La educación exige el trato cara a cara, la presencia física y material; exige también la adquisición de habilidades elementales que conforman el sustrato básico para adquirir cualquier conocimiento significativo y cualesquiera habilidades posteriores. Estas disposiciones básicas son, en primer lugar, la lectura profunda y la escritura a mano, que son la llave para acceder a cualquier conocimiento o aptitud de mayor sofisticación y no pueden desarrollarse más que en los primeros años de vida. Sustituir cuadernos, libros y agendas por pantallas sustrae de los colegios y los institutos las herramientas para salvar esa distancia decisiva que separa de la ignorancia y de la minoría de edad intelectual, afectiva y política. La digitalización forzosa de los centros educativos, en consecuencia, no significa un beneficio para nuestros alumnos. El beneficio pertenece exclusivamente a las empresas y plataformas del ramo, que llegan a disponer de terminales de negocio en cada aula, en cada pupitre y cada actividad escolar. La transformación digital de las aulas viene a ser lo mismo que su conversión en viveros de datos, dado que los vendedores, aparte de recibir grandes cantidades de dinero por los dispositivos, obtienen sus ganancias más gruesas al apropiarse de la información que se genera cada vez que un alumno inicia una búsqueda en internet, rellena un formulario o realiza actividades de cualquier tipo en esos medios.

El culto a la novedad puede salir muy caro, y no sólo en lo relativo a los recursos económicos públicos, sino, sobre todo, a las consecuencias humanas.

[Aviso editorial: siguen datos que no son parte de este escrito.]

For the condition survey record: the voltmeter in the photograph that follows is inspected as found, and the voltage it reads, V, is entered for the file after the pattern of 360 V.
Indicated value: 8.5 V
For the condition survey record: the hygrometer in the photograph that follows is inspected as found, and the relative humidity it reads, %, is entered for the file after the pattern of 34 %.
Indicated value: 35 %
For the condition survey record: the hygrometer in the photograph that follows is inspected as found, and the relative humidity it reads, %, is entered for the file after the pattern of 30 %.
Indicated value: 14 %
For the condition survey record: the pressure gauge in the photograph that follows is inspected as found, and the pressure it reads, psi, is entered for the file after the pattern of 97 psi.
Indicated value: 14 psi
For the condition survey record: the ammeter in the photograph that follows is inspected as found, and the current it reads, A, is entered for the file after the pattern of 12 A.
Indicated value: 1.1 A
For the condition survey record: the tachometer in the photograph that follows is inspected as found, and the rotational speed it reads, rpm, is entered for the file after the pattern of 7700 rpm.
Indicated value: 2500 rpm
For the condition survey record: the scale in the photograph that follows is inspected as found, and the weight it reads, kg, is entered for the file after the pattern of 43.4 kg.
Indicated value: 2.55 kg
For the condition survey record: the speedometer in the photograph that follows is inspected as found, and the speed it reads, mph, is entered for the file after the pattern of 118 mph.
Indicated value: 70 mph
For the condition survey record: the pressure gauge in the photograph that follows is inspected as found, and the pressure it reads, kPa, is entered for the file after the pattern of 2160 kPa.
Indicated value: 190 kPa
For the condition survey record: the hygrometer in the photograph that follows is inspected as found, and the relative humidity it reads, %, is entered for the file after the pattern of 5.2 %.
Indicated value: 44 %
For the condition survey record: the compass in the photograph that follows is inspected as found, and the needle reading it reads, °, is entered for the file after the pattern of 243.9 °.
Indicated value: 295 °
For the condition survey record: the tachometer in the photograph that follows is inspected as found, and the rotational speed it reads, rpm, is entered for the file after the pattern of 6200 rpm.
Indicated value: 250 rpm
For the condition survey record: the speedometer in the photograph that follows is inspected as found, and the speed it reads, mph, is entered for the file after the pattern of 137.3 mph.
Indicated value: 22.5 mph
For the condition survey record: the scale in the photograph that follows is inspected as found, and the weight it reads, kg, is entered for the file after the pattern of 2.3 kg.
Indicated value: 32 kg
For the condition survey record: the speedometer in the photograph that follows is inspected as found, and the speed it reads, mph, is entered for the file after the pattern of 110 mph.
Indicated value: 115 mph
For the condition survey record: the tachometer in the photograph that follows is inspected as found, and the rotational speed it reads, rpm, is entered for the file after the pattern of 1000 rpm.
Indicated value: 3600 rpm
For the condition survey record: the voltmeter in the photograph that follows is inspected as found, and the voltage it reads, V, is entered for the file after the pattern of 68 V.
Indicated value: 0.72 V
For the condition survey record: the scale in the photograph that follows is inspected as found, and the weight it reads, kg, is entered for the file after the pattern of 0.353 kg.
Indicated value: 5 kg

Es preciso denunciar y desechar la fe en que la última tecnología es, por ser la última, la mejor. La boba fascinación por lo nuevo no suele esconder más que la incapacidad o la falta de interés en dar con lo bueno. Antonio Machado, otro antiguo, lo advirtió con acerada puntería: "En política, como en arte, los novedosos apedrean a los originales". También en pedagogía.